■ Task details:
In the text on flaky Playwright tests, how is a flaky test defined?

■ Extract to read:

If a Playwright test only fails in CI, it is tempting to treat the pipeline as the problem. Sometimes CI is the first place where an underlying issue becomes visible, but most flaky tests are already unstable locally, they just have enough timing slack, warm caches, or manual attention to look healthy. The real goal is not to make CI more forgiving, it is to stop flaky Playwright tests before they reach CI at all.

I approach flake as a debugging problem, not a retry problem. Retries can hide signal, mask genuine defects, and make the suite feel healthier than it is. A better workflow is to isolate the failure mode, classify the source of instability, and fix the test or product behavior with the right level of precision.

What actually makes a Playwright test flaky

A flaky test is one that passes and fails under the same code, with no meaningful change in the feature under test. In Playwright, flakes usually come from one of a few buckets:

  • timing assumptions, such as waiting for an element before the UI is ready
  • brittle locators, especially text or structure-based selectors that shift with minor DOM changes
  • asynchronous state changes, such as network requests, animations, or client-side rendering
  • environment dependence, including viewport, CPU contention, browser differences, and test data collisions
  • shared state, where one test leaks storage, cookies, or backend data into another

If a test needs luck to pass, it is not a stable test, it is a probabilistic signal.

■ Extracted records:
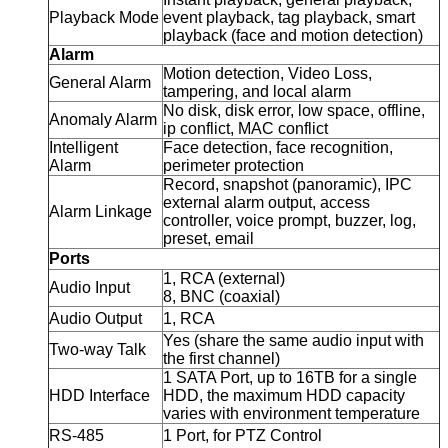
Playback Mode
event playback, tag playback, smart
playback (face and motion detection)
Alarm
Motion detection, Video Loss,
General Alarm
tampering, and local alarm
No disk, disk error, low space, offline,
Anomaly Alarm
ip conflict, MAC conflict
Intelligent
Face detection, face recognition,
Alarm
perimeter protection
Record, snapshot (panoramic), IPC
external alarm output, access
Alarm Linkage
controller, voice prompt, buzzer, log,
preset, email
Ports
1, RCA (external)
Audio Input
8, BNC (coaxial)
Audio Output
1, RCA
Yes (share the same audio input with
Two-way Talk
the first channel)
1 SATA Port, up to 16TB for a single
HDD Interface
HDD, the maximum HDD capacity
varies with environment temperature
RS-485
1 Port, for PTZ Control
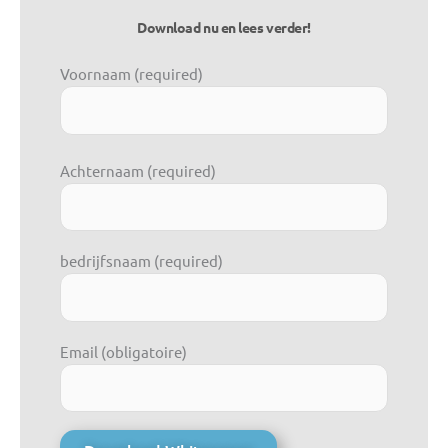
Download nu en lees verder!
Voornaam (required)
Achternaam (required)
bedrijfsnaam (required)
Email (obligatoire)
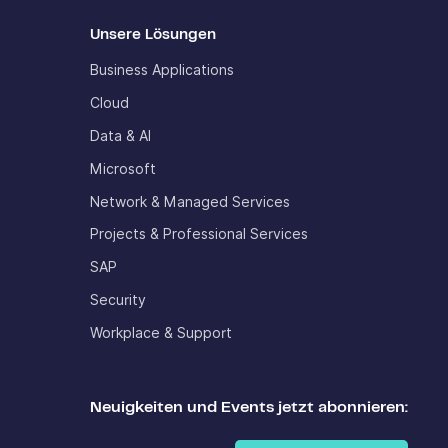
Unsere Lösungen
Business Applications
Cloud
Data & AI
Microsoft
Network & Managed Services
Projects & Professional Services
SAP
Security
Workplace & Support
Neuigkeiten und Events jetzt abonnieren:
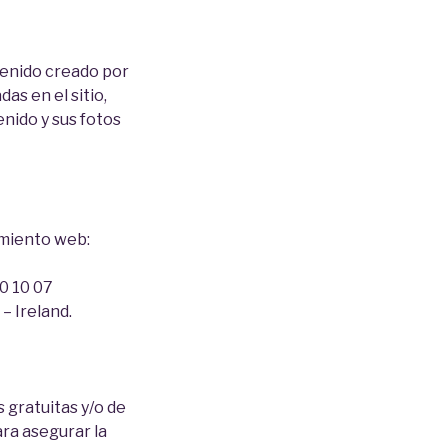
tenido creado por
as en el sitio,
enido y sus fotos
jamiento web:
0 10 07
– Ireland.
 gratuitas y/o de
ra asegurar la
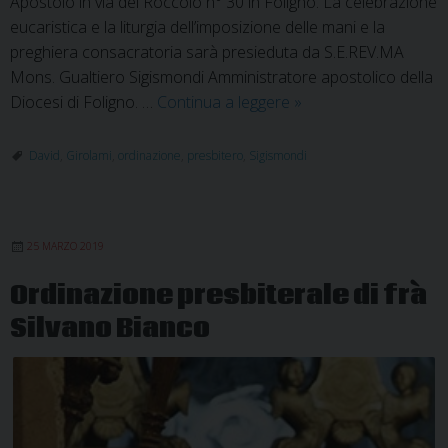
Apostolo in via del Roccolo n° 30 in Foligno. La celebrazione
eucaristica e la liturgia dell’imposizione delle mani e la
preghiera consacratoria sarà presieduta da S.E.REV.MA
Mons. Gualtiero Sigismondi Amministratore apostolico della
David
Diocesi di Foligno. …
Continua a leggere
»
Girolami
viene
David
,
Girolami
,
ordinazione
,
presbitero
,
Sigismondi
ordinato
presbitero
25 MARZO 2019
Ordinazione presbiterale di frà
Silvano Bianco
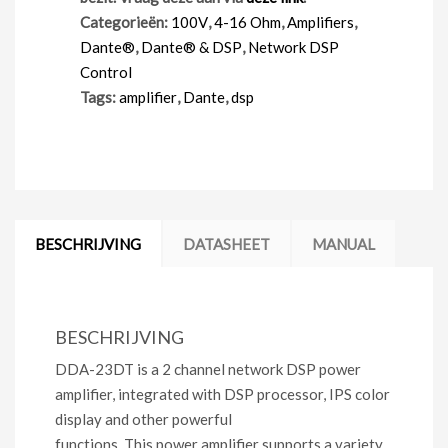
Categorieën:
100V
,
4-16 Ohm
,
Amplifiers
,
Dante®
,
Dante® & DSP
,
Network DSP
Control
Tags:
amplifier
,
Dante
,
dsp
BESCHRIJVING
DATASHEET
MANUAL
BESCHRIJVING
DDA-23DT is a 2 channel network DSP power
amplifier, integrated with DSP processor, IPS color
display and other powerful
functions. This power amplifier supports a variety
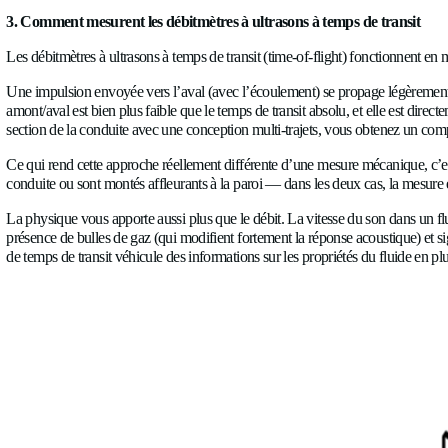
3. Comment mesurent les débitmètres à ultrasons à temps 
Les débitmètres à ultrasons à temps de transit (time-of-flight)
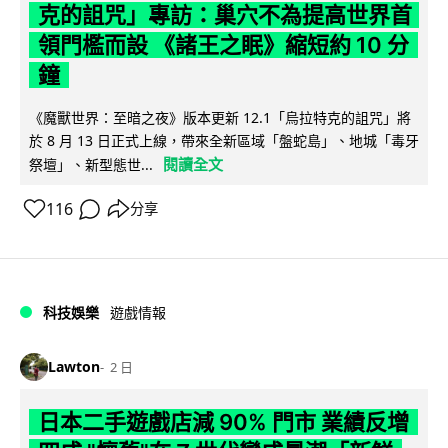
克的詛咒」專訪：巢穴不為提高世界首
領門檻而設 《諸王之眠》縮短約 10 分
鐘
《魔獸世界：至暗之夜》版本更新 12.1「烏拉特克的詛咒」將
於 8 月 13 日正式上線，帶來全新區域「盤蛇島」、地城「毒牙
閱讀全文
祭壇」、新型態世...
116
分享
科技娛樂
遊戲情報
Lawton
2 日
日本二手遊戲店減 90% 門市 業績反增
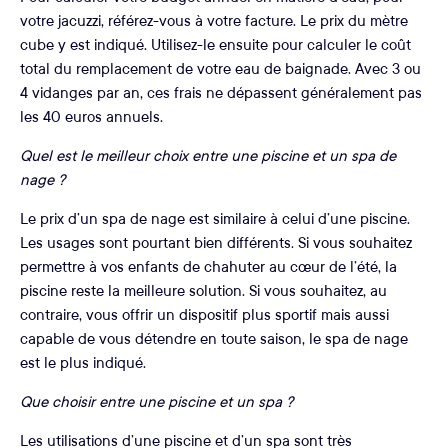
votre jacuzzi, référez-vous à votre facture. Le prix du mètre
cube y est indiqué. Utilisez-le ensuite pour calculer le coût
total du remplacement de votre eau de baignade. Avec 3 ou
4 vidanges par an, ces frais ne dépassent généralement pas
les 40 euros annuels.
Quel est le meilleur choix entre une piscine et un spa de
nage ?
Le prix d’un spa de nage est similaire à celui d’une piscine.
Les usages sont pourtant bien différents. Si vous souhaitez
permettre à vos enfants de chahuter au cœur de l’été, la
piscine reste la meilleure solution. Si vous souhaitez, au
contraire, vous offrir un dispositif plus sportif mais aussi
capable de vous détendre en toute saison, le spa de nage
est le plus indiqué.
Que choisir entre une piscine et un spa ?
Les utilisations d’une piscine et d’un spa sont très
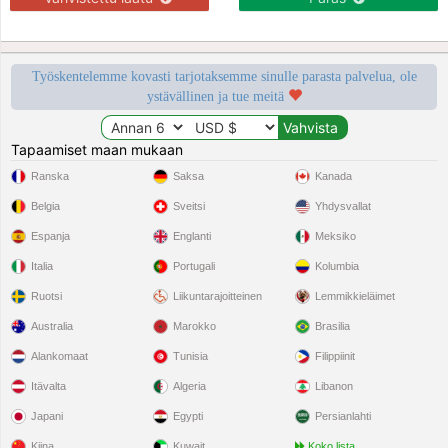
Työskentelemme kovasti tarjotaksemme sinulle parasta palvelua, ole
ystävällinen ja tue meitä
Tapaamiset maan mukaan
Ranska
Saksa
Kanada
Belgia
Sveitsi
Yhdysvallat
Espanja
Englanti
Meksiko
Italia
Portugali
Kolumbia
Ruotsi
Liikuntarajoitteinen
Lemmikkieläimet
Australia
Marokko
Brasilia
Alankomaat
Tunisia
Filippiinit
Itävalta
Algeria
Libanon
Japani
Egypti
Persianlahti
Kiina
Kuwait
Koko lista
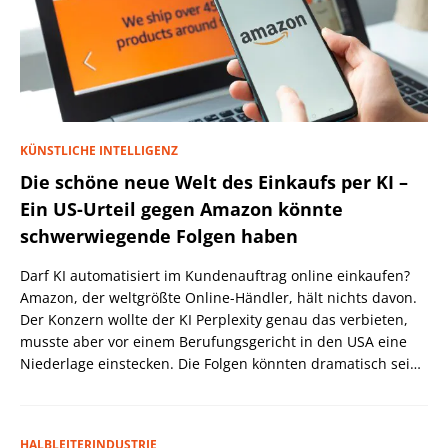
KÜNSTLICHE INTELLIGENZ
Die schöne neue Welt des Einkaufs per KI –
Ein US-Urteil gegen Amazon könnte
schwerwiegende Folgen haben
Darf KI automatisiert im Kundenauftrag online einkaufen?
Amazon, der weltgrößte Online-Händler, hält nichts davon.
Der Konzern wollte der KI Perplexity genau das verbieten,
musste aber vor einem Berufungsgericht in den USA eine
Niederlage einstecken. Die Folgen könnten dramatisch sein,
wenn nicht eine höhere Instanz wiederum anders
entscheidet.
HALBLEITERINDUSTRIE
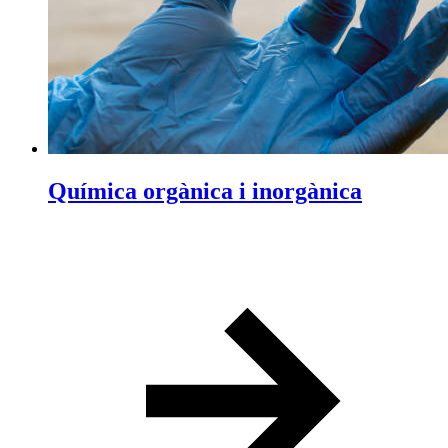
Química orgànica i inorgànica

■ Output below:
A flaky test is one that passes and fails under the same code, with no meaningful change in the feature under test.